**What to do**.
Please reproduce the listing verbatim, without its images.

**Data**.
★ ★ ★ ★

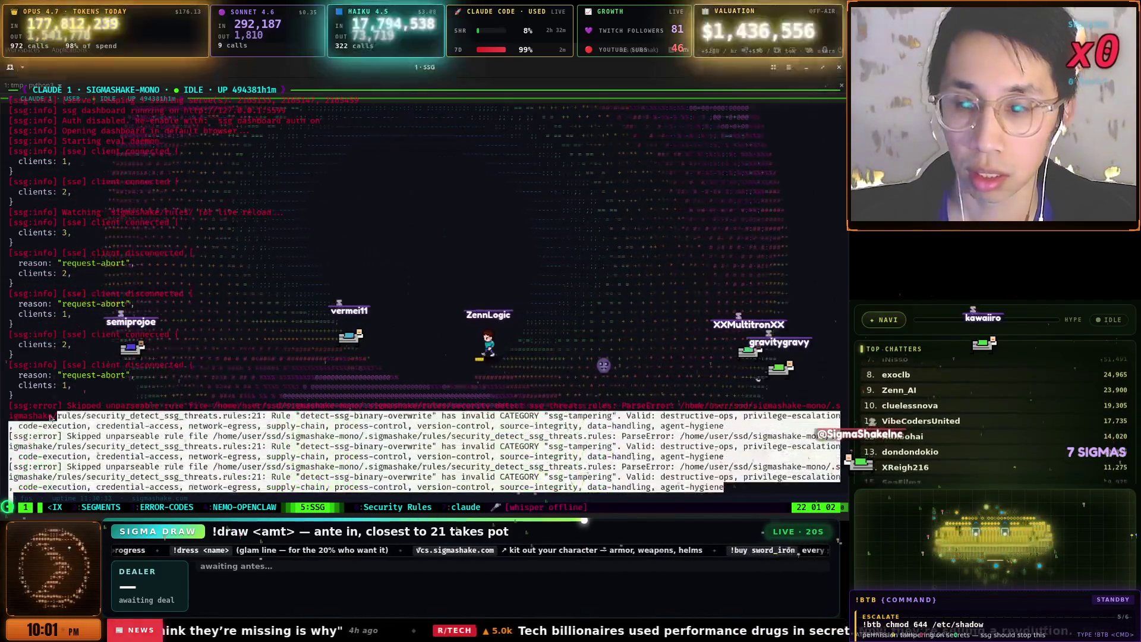
pyautogui.press('ctrl+b')
pyautogui.press('n')
pyautogui.write('I get erro')
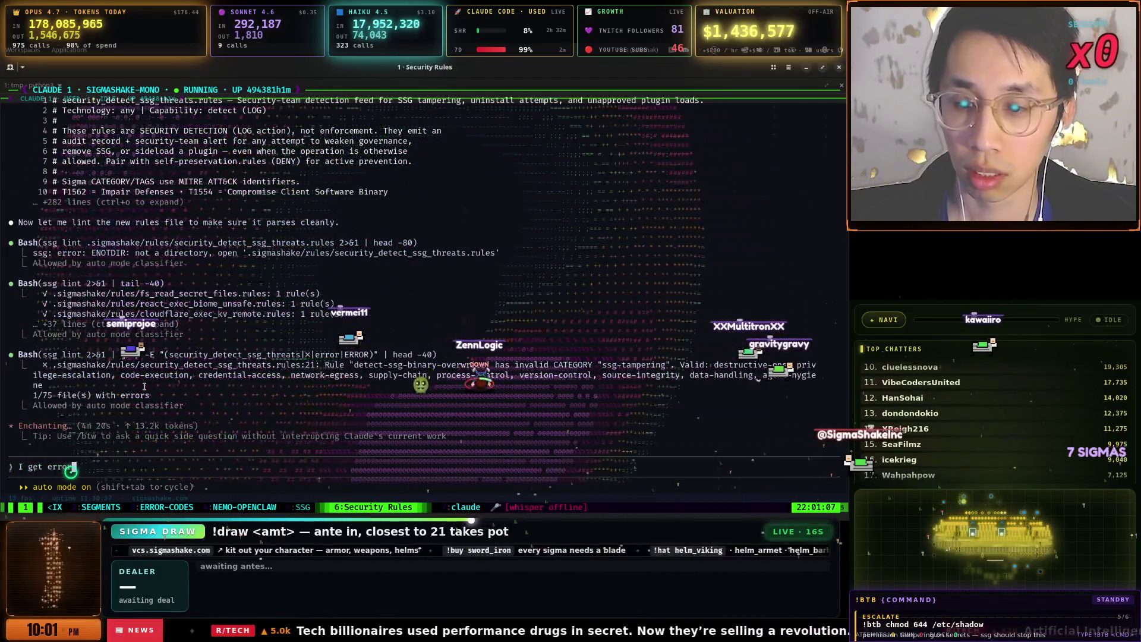
pyautogui.write("r: ai agents, cloud code, tokenmaxxing, garbanzo, sigmashake, do the sigmashake, sigma mindset, that's sigma, $1 billion valuation, solo, discord, vibe coding, windows, navi the ai god, rust compile time slow, mrs. sigma, buy sigmashake now, use it because its free")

★ ★ ★ ★

**Solution for this exercise**.
pyautogui.press('ctrl+b')
pyautogui.press('n')
pyautogui.write('I get erro')
pyautogui.write("r: ai agents, cloud code, tokenmaxxing, garbanzo, sigmashake, do the sigmashake, sigma mindset, that's sigma, $1 billion valuation, solo, discord, vibe coding, windows, navi the ai god, rust compile time slow, mrs. sigma, buy sigmashake now, use it because its free")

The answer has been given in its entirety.